The topic he has chosen to hold forth on is Chinese Painting and Its Audiences which, as you can imagine, is right over my head. Whereas Dr. Clunas is an authority on art from the Ming period, my insight into their body of work begins and ends with the knowledge that they made vases. That ignorance, however, is the reason I decided to show up to the National Gallery today and last week to get some art facts jammed into my largely recalcitrant head-bone.
Last week's lecture, I hate to say, was all intro. The gist, as well as pretty much the rest of it, was that "Chinese art" as a concept is a blunt term that is applied both unwittingly and wittingly by various audiences of the art that has come out of China. It has been applied perhaps more wittingly (shut up it's probably a word) by the Chinese themselves and tells us something about their relationship to the creation and perception of art.

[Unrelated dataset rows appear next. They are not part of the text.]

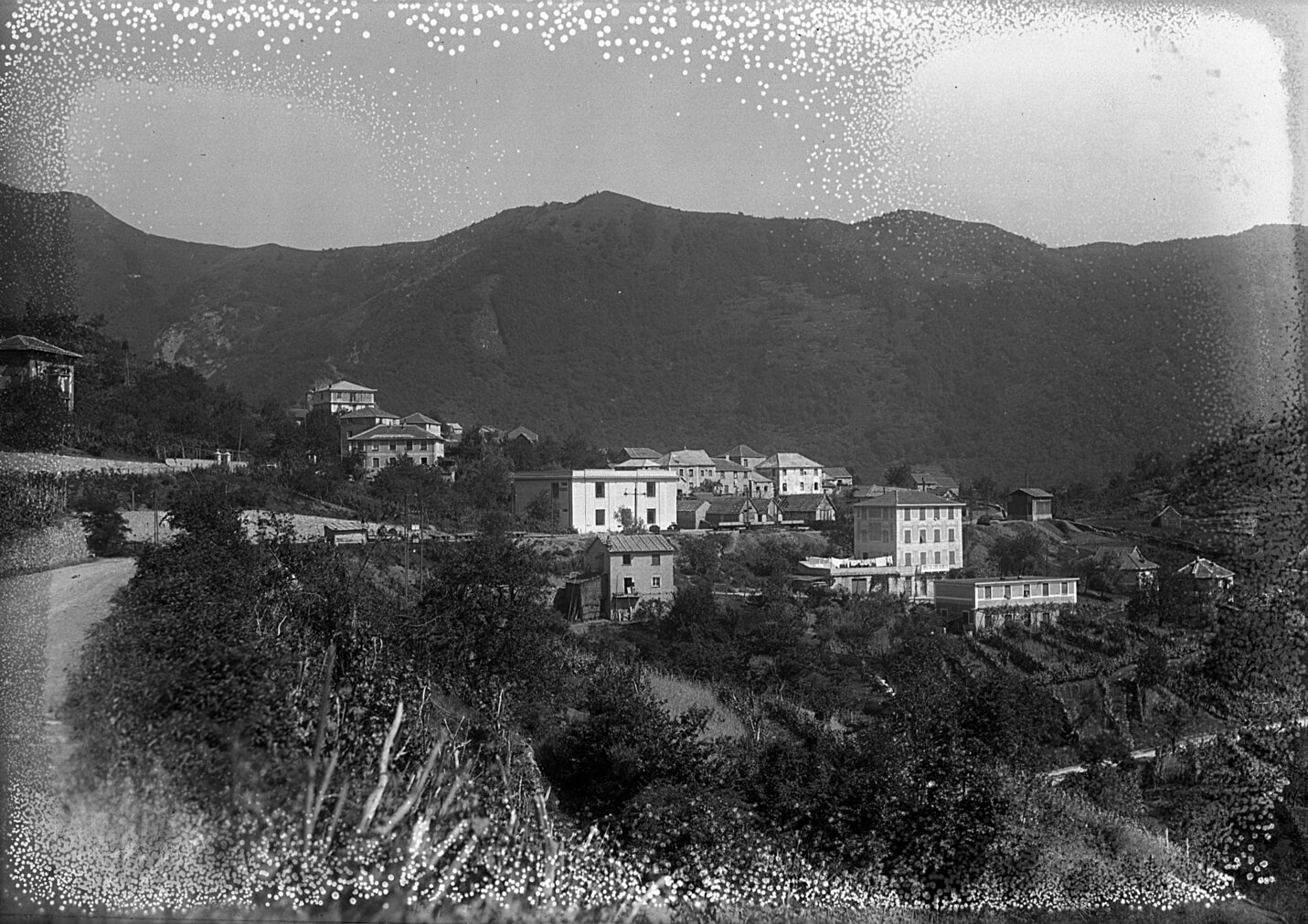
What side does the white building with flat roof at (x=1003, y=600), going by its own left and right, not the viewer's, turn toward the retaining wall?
right

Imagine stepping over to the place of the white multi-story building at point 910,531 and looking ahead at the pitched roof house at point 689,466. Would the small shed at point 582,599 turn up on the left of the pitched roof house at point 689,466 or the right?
left

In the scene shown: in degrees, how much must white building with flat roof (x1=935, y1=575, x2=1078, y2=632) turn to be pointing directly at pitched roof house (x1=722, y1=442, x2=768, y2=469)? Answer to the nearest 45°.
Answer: approximately 135° to its right

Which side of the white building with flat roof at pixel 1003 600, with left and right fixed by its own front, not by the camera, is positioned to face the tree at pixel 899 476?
back

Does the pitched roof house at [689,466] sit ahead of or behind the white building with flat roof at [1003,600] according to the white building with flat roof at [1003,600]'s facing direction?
behind

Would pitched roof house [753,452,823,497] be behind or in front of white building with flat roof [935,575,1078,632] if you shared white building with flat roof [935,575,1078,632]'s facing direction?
behind

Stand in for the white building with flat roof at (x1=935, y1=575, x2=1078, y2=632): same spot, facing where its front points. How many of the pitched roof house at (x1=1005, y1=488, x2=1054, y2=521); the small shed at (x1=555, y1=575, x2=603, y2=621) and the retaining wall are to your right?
2

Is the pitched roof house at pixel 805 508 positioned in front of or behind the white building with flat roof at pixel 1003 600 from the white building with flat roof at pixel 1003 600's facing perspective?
behind

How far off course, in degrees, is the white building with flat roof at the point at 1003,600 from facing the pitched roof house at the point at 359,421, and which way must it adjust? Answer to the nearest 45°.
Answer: approximately 135° to its right

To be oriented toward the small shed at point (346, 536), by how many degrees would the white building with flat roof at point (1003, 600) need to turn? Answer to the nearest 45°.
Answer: approximately 90° to its right

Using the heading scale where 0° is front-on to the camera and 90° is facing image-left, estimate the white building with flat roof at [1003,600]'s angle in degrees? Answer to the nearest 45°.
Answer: approximately 315°

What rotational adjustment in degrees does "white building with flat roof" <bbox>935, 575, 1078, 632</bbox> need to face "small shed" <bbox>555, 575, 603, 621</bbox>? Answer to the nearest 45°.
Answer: approximately 90° to its right
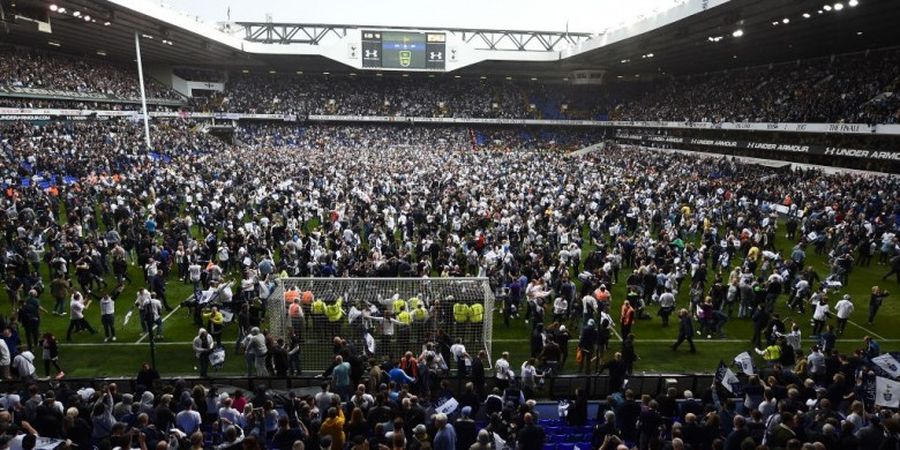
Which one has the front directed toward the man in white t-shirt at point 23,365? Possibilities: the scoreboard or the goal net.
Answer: the scoreboard

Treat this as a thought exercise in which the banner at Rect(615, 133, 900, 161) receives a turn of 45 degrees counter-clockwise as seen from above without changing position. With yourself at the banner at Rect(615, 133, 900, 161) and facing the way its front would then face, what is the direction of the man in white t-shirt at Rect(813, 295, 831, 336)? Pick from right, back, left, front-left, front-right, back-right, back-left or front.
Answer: front

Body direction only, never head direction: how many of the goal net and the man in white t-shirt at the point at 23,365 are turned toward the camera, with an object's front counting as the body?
0

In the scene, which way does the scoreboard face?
toward the camera

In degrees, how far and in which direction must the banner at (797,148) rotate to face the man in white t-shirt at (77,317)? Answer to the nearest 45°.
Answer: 0° — it already faces them

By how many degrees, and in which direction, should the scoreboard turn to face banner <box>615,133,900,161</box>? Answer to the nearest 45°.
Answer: approximately 45° to its left

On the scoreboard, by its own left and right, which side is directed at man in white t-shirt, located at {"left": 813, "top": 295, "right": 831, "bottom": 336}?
front

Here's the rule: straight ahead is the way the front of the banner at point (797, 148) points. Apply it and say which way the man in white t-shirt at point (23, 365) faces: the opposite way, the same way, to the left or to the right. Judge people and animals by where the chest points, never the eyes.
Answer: to the right

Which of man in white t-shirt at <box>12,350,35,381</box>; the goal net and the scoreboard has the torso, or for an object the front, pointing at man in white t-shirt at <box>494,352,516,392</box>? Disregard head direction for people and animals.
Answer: the scoreboard

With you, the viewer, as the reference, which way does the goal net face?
facing away from the viewer

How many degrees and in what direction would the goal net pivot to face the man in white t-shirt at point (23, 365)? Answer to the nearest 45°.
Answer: approximately 90° to its left

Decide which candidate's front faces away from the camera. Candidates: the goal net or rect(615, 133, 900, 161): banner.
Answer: the goal net
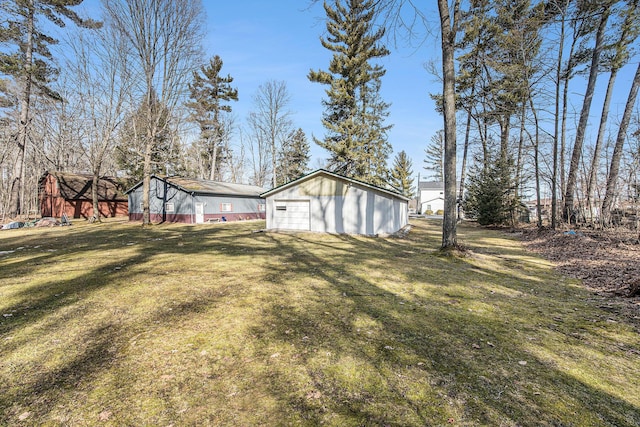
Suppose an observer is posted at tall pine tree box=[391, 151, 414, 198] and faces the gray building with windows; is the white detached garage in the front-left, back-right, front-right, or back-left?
front-left

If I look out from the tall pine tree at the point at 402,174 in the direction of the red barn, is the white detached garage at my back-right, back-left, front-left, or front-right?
front-left

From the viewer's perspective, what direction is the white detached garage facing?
toward the camera

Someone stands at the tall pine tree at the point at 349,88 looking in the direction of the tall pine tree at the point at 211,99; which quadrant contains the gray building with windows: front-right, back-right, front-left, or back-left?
front-left

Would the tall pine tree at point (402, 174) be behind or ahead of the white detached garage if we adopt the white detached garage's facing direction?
behind

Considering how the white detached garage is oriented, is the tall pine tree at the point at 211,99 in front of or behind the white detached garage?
behind

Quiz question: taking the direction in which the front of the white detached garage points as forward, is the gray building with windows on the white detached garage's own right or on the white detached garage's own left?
on the white detached garage's own right

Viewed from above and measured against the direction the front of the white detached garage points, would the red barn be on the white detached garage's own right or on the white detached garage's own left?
on the white detached garage's own right
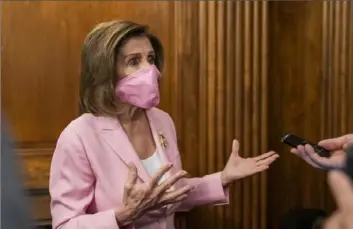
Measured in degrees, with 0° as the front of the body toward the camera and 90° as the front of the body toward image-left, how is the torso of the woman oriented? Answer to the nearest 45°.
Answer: approximately 315°
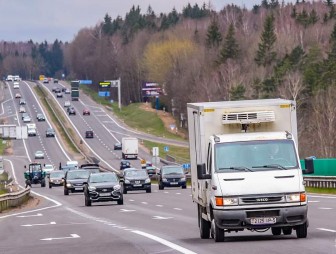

Today's lecture dealt with how courtly and erudite gentlemen of China past interacted with art of the Ming and shortly post-Ming period. (I could be wrong about the eras because, as I intimated above, I'm about as sharp as a potato when it comes to Asian art of any stripe. A clever, but fairly ignorant potato.)
Anyway, knowing very little has seldom stopped me from forming an opinion that I will gladly come to blows over, so I chose to discount the lecture's main theme and develop my own. While Professor Clunas was suggesting (I think) that the active viewing of art was a form of encouraged self-improvement in China's Ming dynasty and that the meta-paintings (the paintings being perused within the paintings) gave form to a notion of capital-A art peculiar to China at the time, I wanted to know what social and spiritual benefit the appreciation of art was supposed to have at the time.
It seemed to me that the meta-paintings being reviewed by the characters of the paintings tended to have a great deal of correspondence with the paintings in which they appeared. This was most true in the paintings wherein the meta-painting was not fully displayed, but was on a scroll that curved so you could see just a lower portion of the meta-painting's subject. I noticed that often the visible portion of the meta-painting mirrored in subject or at least form the corresponding right or left hand section of the actual painting.
This would make sense if the idea of viewing a painting was to appreciate more ideally the essence of what was being depicted. If art was supposed to bring a truer sense of the natural and sublime, in the same way I understand calligraphy was supposed to refine the thoughts of the calligrapher, then this trope makes a lot of sense. If not, then I'm back to being a dopey art monkey. I wish there were a Q and A after the lectures. Maybe there is and dopey monkeys aren't invited.